“Los estadounidenses mayores merecen ser tratados con el respeto que se han ganado”.
Aunque la mayoría de las personas estarían de acuerdo con esa declaración ofrecida recientemente por el director de la Oficina de Protección Financiera del Consumidor (CFPB), Richard Cordray, la realidad para muchos adultos mayores estadounidenses es que sus contactos con un grupo selecto de personas lamentablemente carecen del respeto conferido.
Más bien, están marcados fundamentalmente por las frustraciones y los temores de los mayores, generados por las demandas y amenazas de terceros.
La fuente de tal consternación para muchos estadounidenses mayores es la industria de cobro de deudas del país, específicamente los actores dentro de ella cuyos contactos con consumidores mayores son rutinariamente descorteses, degradantes y abiertamente acosadores.
Una CFPB reciente Análisis sobre la deuda de los consumidores y los cobradores de deudas El informe pone de relieve la gravedad del problema que enfrenta el país con las conductas agresivas y a veces ilegales de ciertas empresas y personas encargadas de la cobranza. Cordray señala que los ciudadanos de la tercera edad son los más afectados por las actividades de cobranza exageradas que trascienden la legalidad.
Esto es preocupante por varias razones. Para empezar, muchas personas mayores siguen luchando contra las deudas durante los años en los que ya no trabajan y tienen un flujo de ingresos continuo proveniente de su empleo. En segundo lugar, tienen ingresos fijos en un momento en el que se enfrentan cada vez más a problemas médicos y gastos relacionados.

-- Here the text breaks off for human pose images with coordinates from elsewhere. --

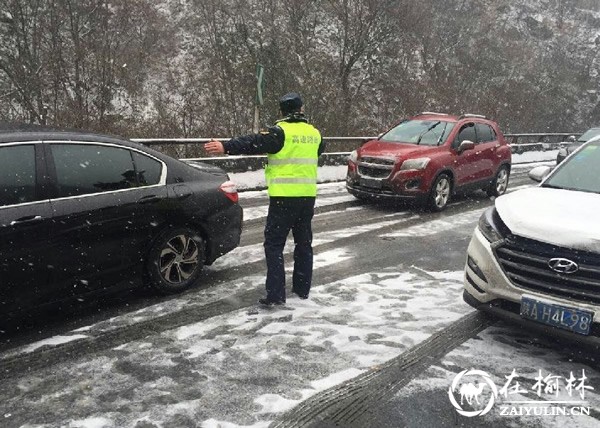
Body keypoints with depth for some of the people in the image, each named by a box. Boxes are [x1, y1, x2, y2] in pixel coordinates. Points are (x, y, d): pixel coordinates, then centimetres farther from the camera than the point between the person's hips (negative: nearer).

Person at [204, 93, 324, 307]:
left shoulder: (280, 131, -8)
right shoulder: (314, 133, 11)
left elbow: (254, 142, -19)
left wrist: (226, 147, -22)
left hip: (284, 197, -6)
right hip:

Y la deuda médica puede complicarse muy rápidamente. Muchos adultos mayores dicen que tienen que lidiar con el acoso de los cobradores al mismo tiempo que intentan revisar sus facturas y esperan que las aseguradoras cumplan con sus obligaciones contractuales de manera responsable.
Son innumerables las historias sobre esfuerzos para cobrar facturas ya resueltas, así como los relatos sobre los intentos de los cobradores de recuperar dinero de familiares fallecidos, perseguir obligaciones más allá de los períodos de corte sucesorio y embargar beneficios estatales y federales que están exentos para los acreedores.
Hay una serie de medidas que un consumidor atribulado, de edad avanzada o no, en Texas o en cualquier otro lugar puede tomar para lidiar con un cobrador de deudas acosador. En muchos casos, un primer paso intencionado es ponerse en contacto con un abogado de alivio de deudas con experiencia demostrada en el trato con agencias de cobranza y actores.